EXERCISE INSTRUCTIONS:
Using the material that follows, say how many lines contain the string "could". Answer with a number only.
* * * * * * * * *
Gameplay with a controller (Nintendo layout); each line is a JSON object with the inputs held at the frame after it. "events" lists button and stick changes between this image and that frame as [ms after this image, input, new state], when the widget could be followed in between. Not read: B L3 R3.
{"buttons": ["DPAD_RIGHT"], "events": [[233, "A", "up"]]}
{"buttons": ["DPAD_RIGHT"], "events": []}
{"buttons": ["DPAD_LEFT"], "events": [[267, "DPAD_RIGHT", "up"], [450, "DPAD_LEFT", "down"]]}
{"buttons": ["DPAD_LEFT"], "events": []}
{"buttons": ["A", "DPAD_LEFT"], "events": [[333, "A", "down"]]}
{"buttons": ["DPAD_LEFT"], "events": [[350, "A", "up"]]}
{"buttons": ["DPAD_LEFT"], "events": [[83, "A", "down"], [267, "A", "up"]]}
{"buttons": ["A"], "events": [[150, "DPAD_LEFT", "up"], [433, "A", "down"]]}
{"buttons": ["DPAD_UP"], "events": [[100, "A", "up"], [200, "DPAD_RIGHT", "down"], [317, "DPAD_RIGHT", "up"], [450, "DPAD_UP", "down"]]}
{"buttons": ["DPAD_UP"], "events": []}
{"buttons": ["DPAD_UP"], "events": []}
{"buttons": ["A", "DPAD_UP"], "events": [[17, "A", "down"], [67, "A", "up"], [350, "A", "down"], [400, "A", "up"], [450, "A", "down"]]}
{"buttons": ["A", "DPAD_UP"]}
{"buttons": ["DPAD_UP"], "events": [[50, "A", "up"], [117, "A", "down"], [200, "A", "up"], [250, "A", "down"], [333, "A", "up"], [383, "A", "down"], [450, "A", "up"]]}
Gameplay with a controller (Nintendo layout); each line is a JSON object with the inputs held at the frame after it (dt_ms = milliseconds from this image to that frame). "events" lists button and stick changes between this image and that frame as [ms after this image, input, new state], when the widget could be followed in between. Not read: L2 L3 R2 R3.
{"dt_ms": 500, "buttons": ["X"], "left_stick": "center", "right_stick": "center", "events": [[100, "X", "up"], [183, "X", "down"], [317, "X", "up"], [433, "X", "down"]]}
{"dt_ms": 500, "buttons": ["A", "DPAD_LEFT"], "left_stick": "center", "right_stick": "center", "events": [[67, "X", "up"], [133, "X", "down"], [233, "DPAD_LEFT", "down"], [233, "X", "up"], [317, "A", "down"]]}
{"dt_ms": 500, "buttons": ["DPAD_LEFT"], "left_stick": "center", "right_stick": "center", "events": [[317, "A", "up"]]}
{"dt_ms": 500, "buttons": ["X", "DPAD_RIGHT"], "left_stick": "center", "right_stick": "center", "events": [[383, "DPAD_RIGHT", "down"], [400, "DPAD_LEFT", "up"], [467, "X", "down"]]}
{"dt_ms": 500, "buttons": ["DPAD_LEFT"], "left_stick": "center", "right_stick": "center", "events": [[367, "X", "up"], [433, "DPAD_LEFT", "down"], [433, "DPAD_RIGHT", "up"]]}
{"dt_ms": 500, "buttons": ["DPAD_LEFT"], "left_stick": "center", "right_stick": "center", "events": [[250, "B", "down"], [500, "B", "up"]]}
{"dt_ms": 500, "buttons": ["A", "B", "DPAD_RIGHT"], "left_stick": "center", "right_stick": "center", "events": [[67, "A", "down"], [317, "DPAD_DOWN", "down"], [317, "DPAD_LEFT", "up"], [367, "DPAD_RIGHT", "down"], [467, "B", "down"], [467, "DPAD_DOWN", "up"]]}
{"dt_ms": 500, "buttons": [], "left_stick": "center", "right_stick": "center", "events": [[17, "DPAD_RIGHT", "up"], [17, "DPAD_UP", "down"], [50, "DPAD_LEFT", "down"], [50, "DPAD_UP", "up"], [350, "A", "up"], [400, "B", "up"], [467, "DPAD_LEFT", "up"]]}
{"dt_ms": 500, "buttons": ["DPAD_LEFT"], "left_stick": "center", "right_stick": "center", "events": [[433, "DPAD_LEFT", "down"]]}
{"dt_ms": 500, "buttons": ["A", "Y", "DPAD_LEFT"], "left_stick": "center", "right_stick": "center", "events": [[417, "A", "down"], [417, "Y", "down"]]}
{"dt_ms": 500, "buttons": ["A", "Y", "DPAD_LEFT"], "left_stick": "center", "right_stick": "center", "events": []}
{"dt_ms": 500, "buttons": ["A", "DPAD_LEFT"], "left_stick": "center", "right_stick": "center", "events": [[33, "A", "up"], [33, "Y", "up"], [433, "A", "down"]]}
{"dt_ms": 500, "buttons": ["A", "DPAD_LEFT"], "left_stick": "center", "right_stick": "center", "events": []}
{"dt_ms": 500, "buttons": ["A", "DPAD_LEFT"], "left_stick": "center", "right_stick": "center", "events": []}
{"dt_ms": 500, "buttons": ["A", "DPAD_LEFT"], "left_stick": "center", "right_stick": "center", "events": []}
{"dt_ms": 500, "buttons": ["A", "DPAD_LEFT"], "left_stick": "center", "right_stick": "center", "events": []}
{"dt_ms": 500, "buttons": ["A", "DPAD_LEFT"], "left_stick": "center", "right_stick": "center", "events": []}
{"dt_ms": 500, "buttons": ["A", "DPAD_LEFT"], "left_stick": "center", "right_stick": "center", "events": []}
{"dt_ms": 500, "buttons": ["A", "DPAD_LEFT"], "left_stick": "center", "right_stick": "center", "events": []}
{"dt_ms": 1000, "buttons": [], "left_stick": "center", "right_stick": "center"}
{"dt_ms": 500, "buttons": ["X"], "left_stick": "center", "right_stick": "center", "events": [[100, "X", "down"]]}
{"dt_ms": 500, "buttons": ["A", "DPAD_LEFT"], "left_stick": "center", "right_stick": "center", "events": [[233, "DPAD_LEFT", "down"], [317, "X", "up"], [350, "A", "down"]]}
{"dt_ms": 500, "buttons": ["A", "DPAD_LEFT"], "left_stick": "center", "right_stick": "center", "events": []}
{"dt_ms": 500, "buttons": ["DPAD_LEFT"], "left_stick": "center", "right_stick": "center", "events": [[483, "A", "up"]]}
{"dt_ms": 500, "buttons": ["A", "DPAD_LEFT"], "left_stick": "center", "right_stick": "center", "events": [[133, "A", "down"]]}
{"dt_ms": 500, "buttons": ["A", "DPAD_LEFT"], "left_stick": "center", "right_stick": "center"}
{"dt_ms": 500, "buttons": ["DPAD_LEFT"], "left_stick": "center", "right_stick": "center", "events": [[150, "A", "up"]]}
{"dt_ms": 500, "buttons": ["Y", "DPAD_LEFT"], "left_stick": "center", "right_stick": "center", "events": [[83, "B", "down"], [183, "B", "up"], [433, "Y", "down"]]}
* * * * * * * * *
SOLUTION TO THIS TASK:
2